--- START ---

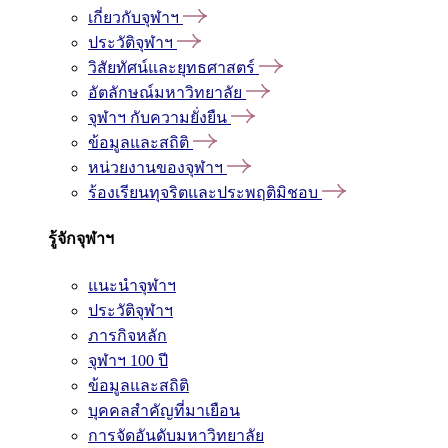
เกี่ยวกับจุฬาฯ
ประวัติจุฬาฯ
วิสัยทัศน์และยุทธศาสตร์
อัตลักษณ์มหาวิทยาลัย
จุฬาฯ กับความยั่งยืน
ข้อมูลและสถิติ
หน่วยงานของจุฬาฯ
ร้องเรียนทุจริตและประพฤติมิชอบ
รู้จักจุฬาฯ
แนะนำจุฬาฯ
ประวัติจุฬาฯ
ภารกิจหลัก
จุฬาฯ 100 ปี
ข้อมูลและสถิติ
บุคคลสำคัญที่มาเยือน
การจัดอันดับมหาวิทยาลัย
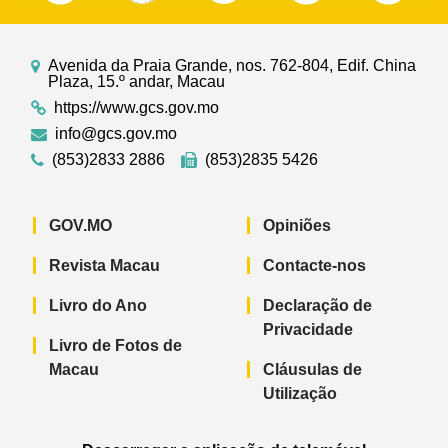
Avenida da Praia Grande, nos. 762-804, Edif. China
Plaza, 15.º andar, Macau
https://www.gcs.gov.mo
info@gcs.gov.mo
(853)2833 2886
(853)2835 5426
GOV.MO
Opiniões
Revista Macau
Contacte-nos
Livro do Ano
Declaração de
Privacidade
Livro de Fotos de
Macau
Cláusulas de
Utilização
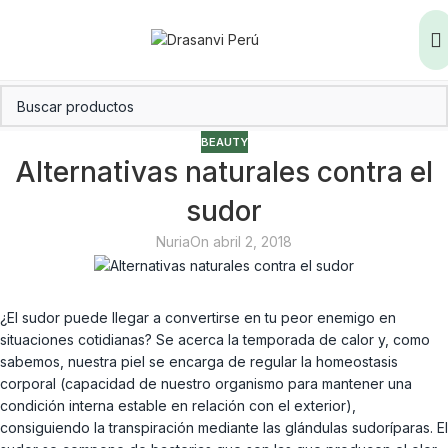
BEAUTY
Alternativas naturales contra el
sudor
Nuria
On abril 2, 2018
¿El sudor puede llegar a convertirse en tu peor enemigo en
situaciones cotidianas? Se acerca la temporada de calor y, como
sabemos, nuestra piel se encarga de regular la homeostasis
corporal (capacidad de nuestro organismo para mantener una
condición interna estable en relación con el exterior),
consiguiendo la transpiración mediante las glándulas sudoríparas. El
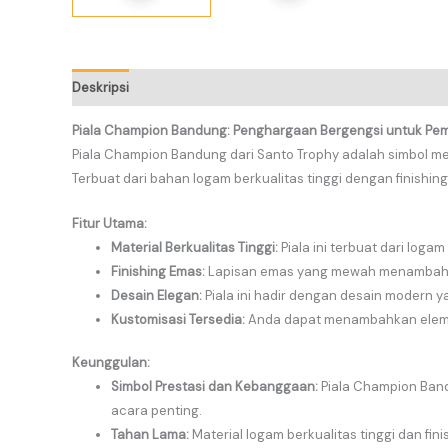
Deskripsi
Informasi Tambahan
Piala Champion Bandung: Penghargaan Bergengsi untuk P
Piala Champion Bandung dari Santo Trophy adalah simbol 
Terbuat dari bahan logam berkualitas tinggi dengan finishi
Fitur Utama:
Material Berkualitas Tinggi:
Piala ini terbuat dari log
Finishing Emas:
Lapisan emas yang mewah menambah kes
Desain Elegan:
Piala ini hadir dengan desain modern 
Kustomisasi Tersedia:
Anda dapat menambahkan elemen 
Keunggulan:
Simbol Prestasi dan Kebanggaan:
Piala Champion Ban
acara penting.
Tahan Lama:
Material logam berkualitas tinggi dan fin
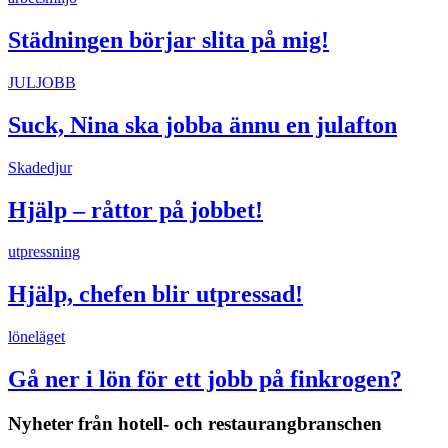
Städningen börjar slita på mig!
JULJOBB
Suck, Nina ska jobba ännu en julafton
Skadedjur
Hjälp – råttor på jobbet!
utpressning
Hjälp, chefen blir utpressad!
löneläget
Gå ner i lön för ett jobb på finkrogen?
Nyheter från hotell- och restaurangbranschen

--- END ---
--- START ---

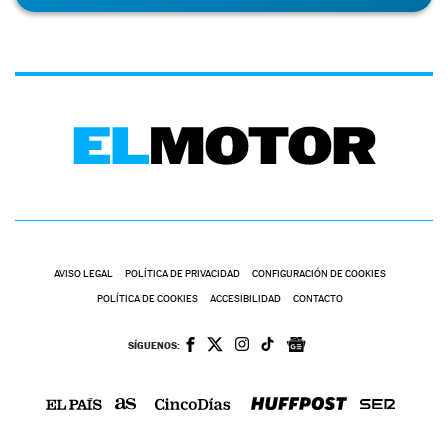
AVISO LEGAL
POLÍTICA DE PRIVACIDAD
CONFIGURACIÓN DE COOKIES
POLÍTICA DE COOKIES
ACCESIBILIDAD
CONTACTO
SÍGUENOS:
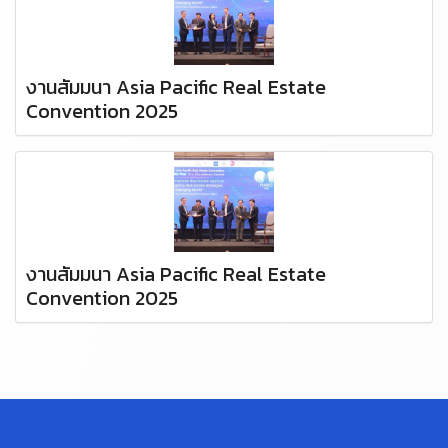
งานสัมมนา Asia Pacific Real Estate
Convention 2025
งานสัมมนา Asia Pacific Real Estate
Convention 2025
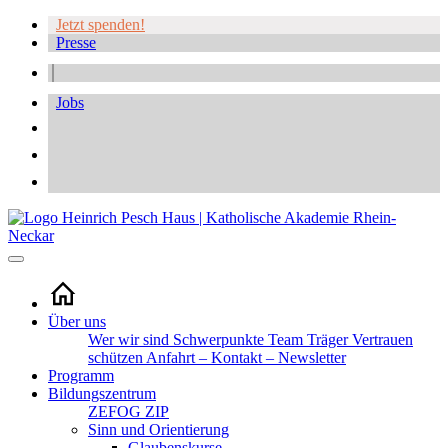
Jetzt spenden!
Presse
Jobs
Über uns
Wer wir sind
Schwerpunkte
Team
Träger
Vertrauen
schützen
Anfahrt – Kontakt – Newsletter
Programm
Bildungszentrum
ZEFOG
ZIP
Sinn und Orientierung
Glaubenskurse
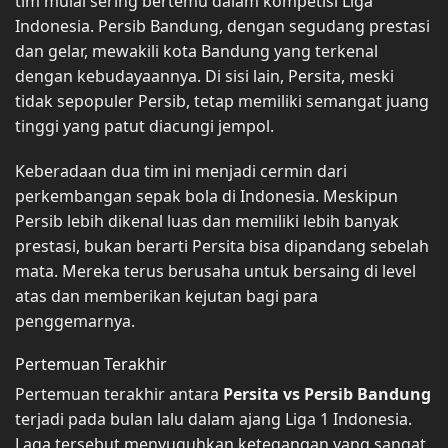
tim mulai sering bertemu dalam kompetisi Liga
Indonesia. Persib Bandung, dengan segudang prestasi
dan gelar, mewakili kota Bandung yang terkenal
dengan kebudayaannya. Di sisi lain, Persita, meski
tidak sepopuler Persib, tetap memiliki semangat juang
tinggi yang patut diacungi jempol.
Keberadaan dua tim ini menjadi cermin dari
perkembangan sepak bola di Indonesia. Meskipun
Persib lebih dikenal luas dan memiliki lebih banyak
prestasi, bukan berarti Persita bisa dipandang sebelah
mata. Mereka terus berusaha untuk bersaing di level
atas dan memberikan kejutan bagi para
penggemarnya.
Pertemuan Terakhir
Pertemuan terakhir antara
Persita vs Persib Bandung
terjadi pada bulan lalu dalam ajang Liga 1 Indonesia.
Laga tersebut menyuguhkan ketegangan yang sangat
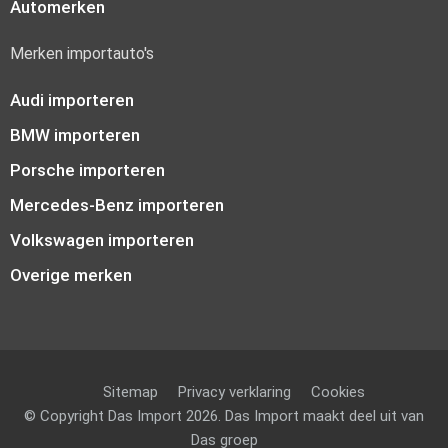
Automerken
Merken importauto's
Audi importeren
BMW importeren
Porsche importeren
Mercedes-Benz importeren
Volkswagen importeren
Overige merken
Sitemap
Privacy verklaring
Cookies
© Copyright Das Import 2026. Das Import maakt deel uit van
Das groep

--- END ---

:: ASSIGNMENT ::
Only one stretch of the entries above is needed: the lines from the one containing "เกี่ยวกับจุฬาฯ" through the one containing "Gå ner i lön för ett jobb på finkrogen?". Copy it exactly, without the pictures.

:: ANSWER SECTION ::
เกี่ยวกับจุฬาฯ
ประวัติจุฬาฯ
วิสัยทัศน์และยุทธศาสตร์
อัตลักษณ์มหาวิทยาลัย
จุฬาฯ กับความยั่งยืน
ข้อมูลและสถิติ
หน่วยงานของจุฬาฯ
ร้องเรียนทุจริตและประพฤติมิชอบ
รู้จักจุฬาฯ
แนะนำจุฬาฯ
ประวัติจุฬาฯ
ภารกิจหลัก
จุฬาฯ 100 ปี
ข้อมูลและสถิติ
บุคคลสำคัญที่มาเยือน
การจัดอันดับมหาวิทยาลัย
Avenida da Praia Grande, nos. 762-804, Edif. China
Plaza, 15.º andar, Macau
https://www.gcs.gov.mo
info@gcs.gov.mo
(853)2833 2886
(853)2835 5426
GOV.MO
Opiniões
Revista Macau
Contacte-nos
Livro do Ano
Declaração de
Privacidade
Livro de Fotos de
Macau
Cláusulas de
Utilização
BEAUTY
Alternativas naturales contra el
sudor
Nuria
On abril 2, 2018
¿El sudor puede llegar a convertirse en tu peor enemigo en
situaciones cotidianas? Se acerca la temporada de calor y, como
sabemos, nuestra piel se encarga de regular la homeostasis
corporal (capacidad de nuestro organismo para mantener una
condición interna estable en relación con el exterior),
consiguiendo la transpiración mediante las glándulas sudoríparas. El
Deskripsi
Informasi Tambahan
Piala Champion Bandung: Penghargaan Bergengsi untuk P
Piala Champion Bandung dari Santo Trophy adalah simbol 
Terbuat dari bahan logam berkualitas tinggi dengan finishi
Fitur Utama:
Material Berkualitas Tinggi:
Piala ini terbuat dari log
Finishing Emas:
Lapisan emas yang mewah menambah kes
Desain Elegan:
Piala ini hadir dengan desain modern 
Kustomisasi Tersedia:
Anda dapat menambahkan elemen 
Keunggulan:
Simbol Prestasi dan Kebanggaan:
Piala Champion Ban
acara penting.
Tahan Lama:
Material logam berkualitas tinggi dan fin
Städningen börjar slita på mig!
JULJOBB
Suck, Nina ska jobba ännu en julafton
Skadedjur
Hjälp – råttor på jobbet!
utpressning
Hjälp, chefen blir utpressad!
löneläget
Gå ner i lön för ett jobb på finkrogen?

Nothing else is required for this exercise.